Input records >>

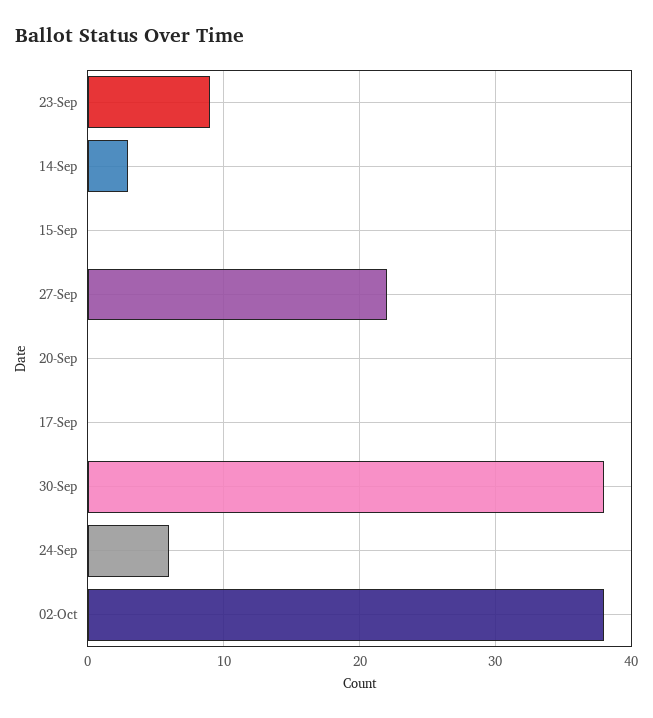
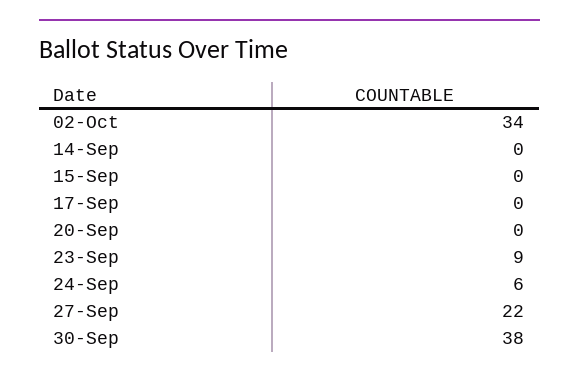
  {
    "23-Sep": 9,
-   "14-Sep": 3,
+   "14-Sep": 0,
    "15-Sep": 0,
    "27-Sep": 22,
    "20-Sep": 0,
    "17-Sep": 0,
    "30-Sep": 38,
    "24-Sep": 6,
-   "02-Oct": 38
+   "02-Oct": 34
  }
* * *
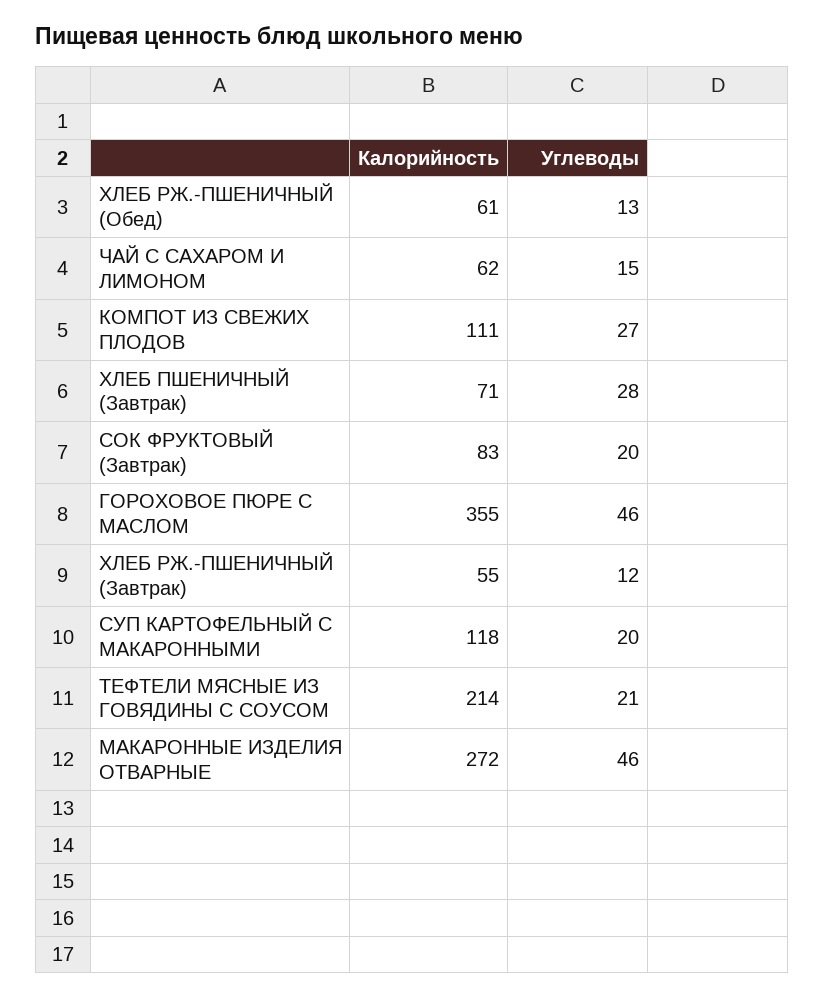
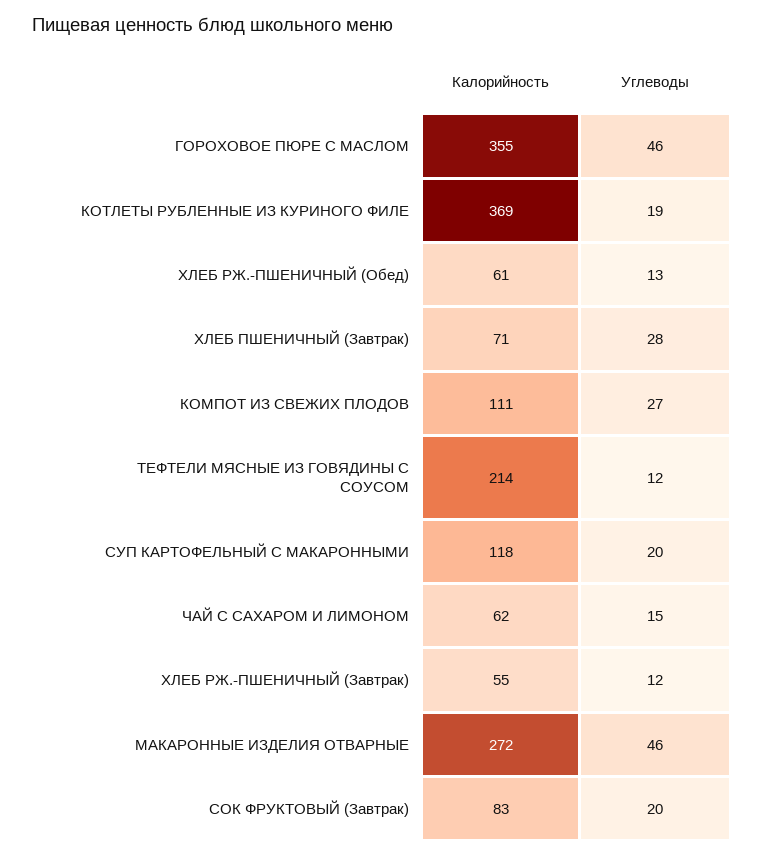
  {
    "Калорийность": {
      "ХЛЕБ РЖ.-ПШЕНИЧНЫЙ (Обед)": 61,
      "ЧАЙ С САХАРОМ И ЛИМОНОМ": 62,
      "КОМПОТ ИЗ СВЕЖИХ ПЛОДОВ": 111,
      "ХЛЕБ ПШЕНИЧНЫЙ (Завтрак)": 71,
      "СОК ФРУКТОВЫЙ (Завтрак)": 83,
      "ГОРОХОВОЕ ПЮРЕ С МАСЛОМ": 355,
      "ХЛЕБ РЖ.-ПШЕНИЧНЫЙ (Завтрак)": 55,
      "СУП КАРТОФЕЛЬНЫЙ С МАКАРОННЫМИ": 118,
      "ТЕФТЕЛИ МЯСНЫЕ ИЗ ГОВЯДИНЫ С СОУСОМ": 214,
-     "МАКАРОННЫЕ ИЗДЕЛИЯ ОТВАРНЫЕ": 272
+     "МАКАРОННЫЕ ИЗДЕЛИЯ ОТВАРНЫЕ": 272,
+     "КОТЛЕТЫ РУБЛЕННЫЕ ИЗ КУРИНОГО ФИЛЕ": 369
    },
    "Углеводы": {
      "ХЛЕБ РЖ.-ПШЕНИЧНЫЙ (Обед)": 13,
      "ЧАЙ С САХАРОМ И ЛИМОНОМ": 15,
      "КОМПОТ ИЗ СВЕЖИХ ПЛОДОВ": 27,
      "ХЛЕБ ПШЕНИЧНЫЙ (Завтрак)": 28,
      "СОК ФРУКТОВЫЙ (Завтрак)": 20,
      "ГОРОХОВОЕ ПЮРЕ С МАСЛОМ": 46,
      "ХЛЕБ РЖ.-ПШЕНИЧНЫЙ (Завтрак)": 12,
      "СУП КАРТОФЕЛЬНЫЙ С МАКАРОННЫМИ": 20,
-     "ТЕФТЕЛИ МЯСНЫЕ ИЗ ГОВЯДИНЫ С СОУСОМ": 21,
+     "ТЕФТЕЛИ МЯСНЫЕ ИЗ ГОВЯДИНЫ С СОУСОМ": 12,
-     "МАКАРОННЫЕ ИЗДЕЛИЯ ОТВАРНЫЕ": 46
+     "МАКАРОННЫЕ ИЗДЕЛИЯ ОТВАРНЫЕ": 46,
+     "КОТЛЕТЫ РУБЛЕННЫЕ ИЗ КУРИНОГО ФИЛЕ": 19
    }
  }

Work order >>
Figure out how many lines of the material include the string "Завтрак", and reply with only that figure.

Exercise output >>
6